12/12/08

Spitzer, Thinking!

The former NY governor has a smart piece in Slate today arguing that the inevitable auto bailout will be the first installment of endless billions to come unless we find a way to do this more intelligently. His answer: a competitive bid.

Why don't we tell the current Big Three that $25 billion in capital is available—but only to two of them? The surviving two will be those that submit the best, and final, binding bids, supported by all the necessary constituencies: boards, managers, suppliers, vendors, creditors, and the UAW. The plans that are the best, as judged by a panel of private- and public-sector figures—Jack Welch, Warren Buffet, or Felix Rohatyn, plus Office of Management and Budget and Congressional Budget Office officials—are the plans that will get funded...The company with the least impressive plan will be denied funding. To avoid letting the third parties—creditors, the UAW, or vendors—pick the winner by refusing to sign on with their least favorite of the Big Three, third parties will be required to offer the same deal to each of the three. This process will force the companies to bid against one another for aid, giving us the benefit of genuine competition. This is better than an "oversight board" of Cabinet members who have no real understanding of the industry.

I'm sure there are all sorts of complications with such a notion, but doesn't it immediately seem like a fresher idea than anything we've heard in days of hearings and official bloviating? Which brings us to the tragedy of Spitzer. His personal behavior (and before that his temperament in his rocky first year as governor) has left the huge promise he showed as attorney general unfulfilled. But the man is too talented and energetic to simply vanish; the question is, what plausible road to what feasible public role can he take? Spitzer did another piece recently outlining a way forward in the current crisis in the Washington Post, so it's fair to surmise we're seeing a mini-campaign for resurrection on the strength of his ideas.

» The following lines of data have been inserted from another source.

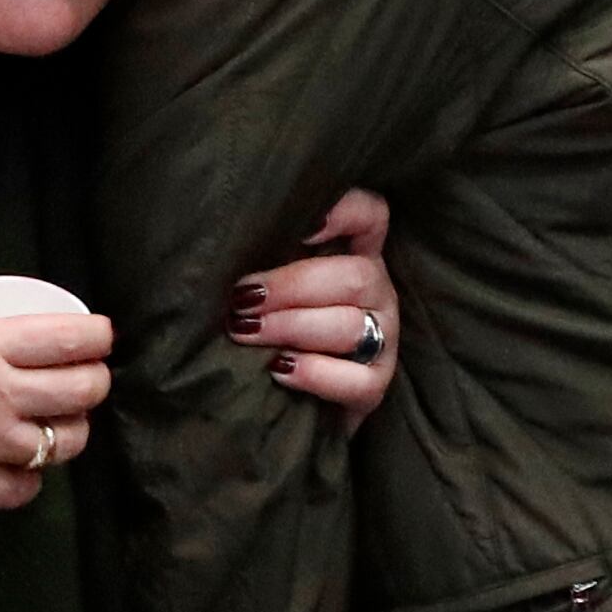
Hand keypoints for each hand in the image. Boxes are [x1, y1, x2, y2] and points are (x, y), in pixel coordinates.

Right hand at [0, 289, 111, 511]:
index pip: (67, 339)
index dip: (96, 335)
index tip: (100, 334)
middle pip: (81, 393)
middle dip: (96, 380)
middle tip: (87, 373)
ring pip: (62, 445)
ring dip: (70, 429)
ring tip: (59, 418)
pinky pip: (23, 490)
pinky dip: (32, 476)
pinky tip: (21, 461)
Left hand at [228, 188, 399, 427]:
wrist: (289, 399)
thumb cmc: (272, 324)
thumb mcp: (271, 284)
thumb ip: (266, 258)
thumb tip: (227, 247)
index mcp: (356, 254)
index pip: (370, 215)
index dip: (346, 211)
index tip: (305, 227)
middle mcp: (376, 291)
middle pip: (354, 276)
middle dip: (290, 288)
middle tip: (242, 300)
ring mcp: (383, 338)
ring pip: (350, 326)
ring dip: (291, 328)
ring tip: (245, 333)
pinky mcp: (376, 384)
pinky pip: (356, 379)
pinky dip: (313, 374)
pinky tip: (278, 369)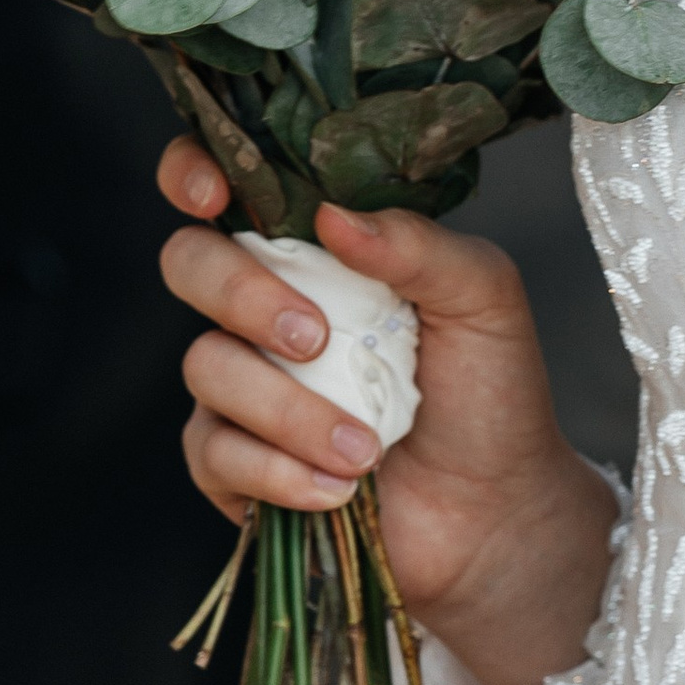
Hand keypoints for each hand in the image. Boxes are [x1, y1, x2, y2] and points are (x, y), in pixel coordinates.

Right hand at [157, 137, 617, 684]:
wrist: (494, 513)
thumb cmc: (491, 392)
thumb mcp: (483, 299)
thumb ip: (419, 245)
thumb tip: (334, 215)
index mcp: (322, 247)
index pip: (228, 185)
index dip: (195, 172)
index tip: (213, 196)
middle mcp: (266, 304)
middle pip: (189, 263)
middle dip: (242, 295)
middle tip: (317, 339)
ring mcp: (243, 383)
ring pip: (206, 366)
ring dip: (289, 411)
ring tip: (365, 446)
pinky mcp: (232, 462)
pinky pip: (214, 451)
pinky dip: (279, 470)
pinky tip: (339, 485)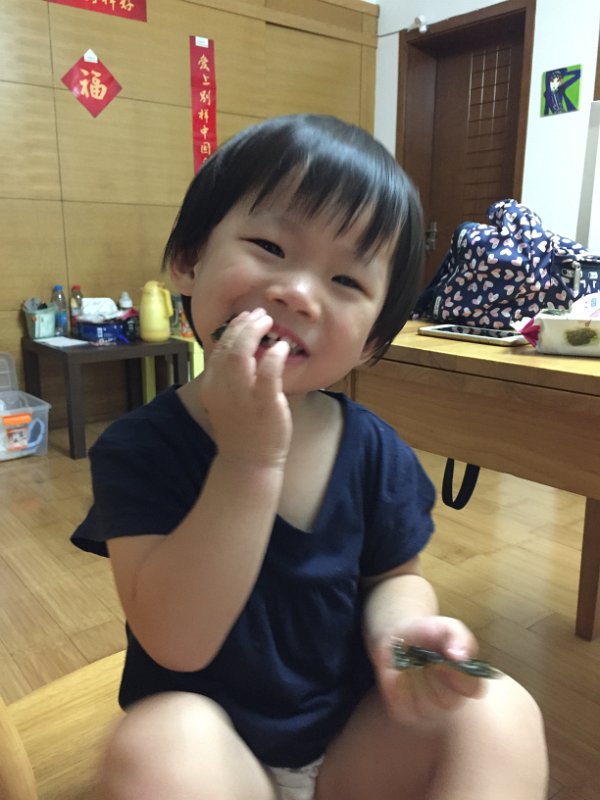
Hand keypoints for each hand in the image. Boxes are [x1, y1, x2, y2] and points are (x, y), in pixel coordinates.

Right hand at [200, 308, 291, 467]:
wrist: (249, 462)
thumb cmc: (242, 429)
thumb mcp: (227, 399)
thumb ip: (232, 375)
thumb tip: (246, 347)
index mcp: (211, 386)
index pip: (218, 348)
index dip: (232, 329)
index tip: (246, 318)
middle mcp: (222, 389)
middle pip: (228, 346)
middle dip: (244, 325)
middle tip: (259, 315)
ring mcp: (243, 397)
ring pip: (242, 354)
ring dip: (255, 333)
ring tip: (268, 322)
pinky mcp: (265, 405)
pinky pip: (268, 373)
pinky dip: (273, 356)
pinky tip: (281, 347)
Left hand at [372, 616, 486, 724]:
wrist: (399, 637)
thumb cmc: (429, 633)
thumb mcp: (446, 627)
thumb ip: (458, 637)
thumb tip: (460, 657)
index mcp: (467, 683)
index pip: (473, 690)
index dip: (458, 673)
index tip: (445, 655)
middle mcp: (451, 701)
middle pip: (447, 699)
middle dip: (433, 672)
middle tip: (424, 654)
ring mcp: (429, 710)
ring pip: (425, 704)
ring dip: (415, 677)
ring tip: (412, 660)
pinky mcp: (407, 712)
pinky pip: (405, 706)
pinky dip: (399, 684)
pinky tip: (400, 671)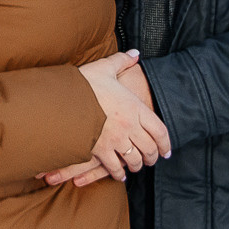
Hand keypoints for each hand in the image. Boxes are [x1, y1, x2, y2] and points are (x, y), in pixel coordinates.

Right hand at [41, 50, 169, 187]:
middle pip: (149, 148)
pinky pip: (115, 167)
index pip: (159, 130)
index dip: (165, 143)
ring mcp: (116, 140)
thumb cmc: (84, 84)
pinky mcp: (101, 150)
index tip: (166, 151)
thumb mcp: (104, 68)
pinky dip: (118, 173)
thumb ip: (122, 61)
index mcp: (135, 107)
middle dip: (152, 157)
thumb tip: (135, 54)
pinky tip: (119, 174)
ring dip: (137, 165)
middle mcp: (130, 126)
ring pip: (134, 159)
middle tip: (151, 160)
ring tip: (135, 166)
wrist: (62, 99)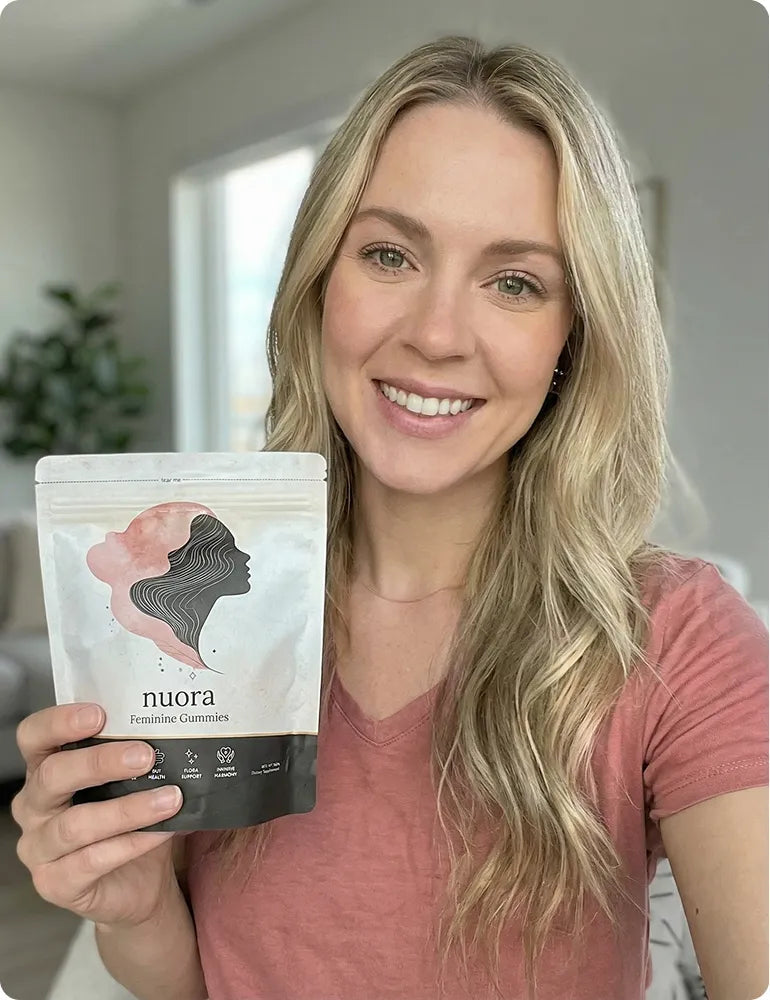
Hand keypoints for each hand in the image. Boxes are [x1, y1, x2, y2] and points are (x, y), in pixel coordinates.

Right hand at [12, 702, 184, 928]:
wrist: (141, 883)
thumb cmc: (131, 820)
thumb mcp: (131, 782)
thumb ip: (136, 755)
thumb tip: (175, 728)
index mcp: (44, 770)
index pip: (33, 736)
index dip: (58, 722)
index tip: (99, 714)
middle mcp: (33, 807)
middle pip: (52, 776)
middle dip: (100, 762)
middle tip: (145, 756)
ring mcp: (38, 848)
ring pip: (76, 824)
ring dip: (128, 809)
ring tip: (170, 798)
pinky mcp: (55, 883)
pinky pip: (92, 860)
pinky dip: (133, 842)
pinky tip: (164, 831)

That's good as far as it goes, but my wife has long had a better idea on what Spitzer should do to build himself back into a useful contributor: He should become the Ralph Nader of financial products and services. Spitzer could do for mortages, credit cards, insurance products etc what Nader did for cars and other consumer products back in his early days. Goodness knows we need some savvy entity looking out for ordinary consumers and society more broadly as we pick up the pieces of financial capitalism in the decade ahead. It's a perfect fit with the mark Spitzer made policing Wall Street as AG. Done right, Spitzer could build a new nonprofit institution devoted to this mission into an important force in American life.

Eliot, please, listen to my wife.


3 Comments:

Blogger Bill Karwin said...

If one company gets the loan, does that mean the other company just collapses? What about their thousands of workers?

Sounds like an exercise of the Prisoner's Dilemma.

As for Eliot Spitzer's future, it's a good point that no one is simply all bad or all good, no matter how much the media tries to pigeonhole the personalities.

At least we know Spitzer can't be blackmailed.

December 12, 2008 at 6:40 PM  
Blogger Joe Photo NYC said...

You talk of Dead Ideas, using the same hacks that got us into this mess will not get us out.
Sure it’s easy to empty the kidneys on the car folks. We should be crapping on the pinheads that designed and drove the truck that got us into this mess in the first place. Where is all the hate for the Insurance companies that got grants, not loans grants, why did the banks get all the money without scrutiny?

The nearly deadest idea I see is that the current system will save itself. All the banks "over loaned" all the companies that are failing.
The "consultants' who were making the recommendations for the loans were only interested in the hours billed. The Assenter oh my bad Pretty Crummy Way etc should be owned the taxpayer. Their job was to protect the public interest in public stock.

The complete upper education system needs to be held responsible for their actions. After it was the Yale’s, Wharton’s, Harvard’s etc that sired all this evil spawn. Should not the parents be held responsible for their children.
The deadest idea I see is the concept of you coming up with solutions, you are just as much the problem as the rest. The world is full of clever words, I want clever actions.

December 13, 2008 at 8:45 AM  
Blogger Unknown said...

Matt, you rock! The second I heard you announce (on LRC)you had a blog, I paused the podcast and went for the laptop. Stoked!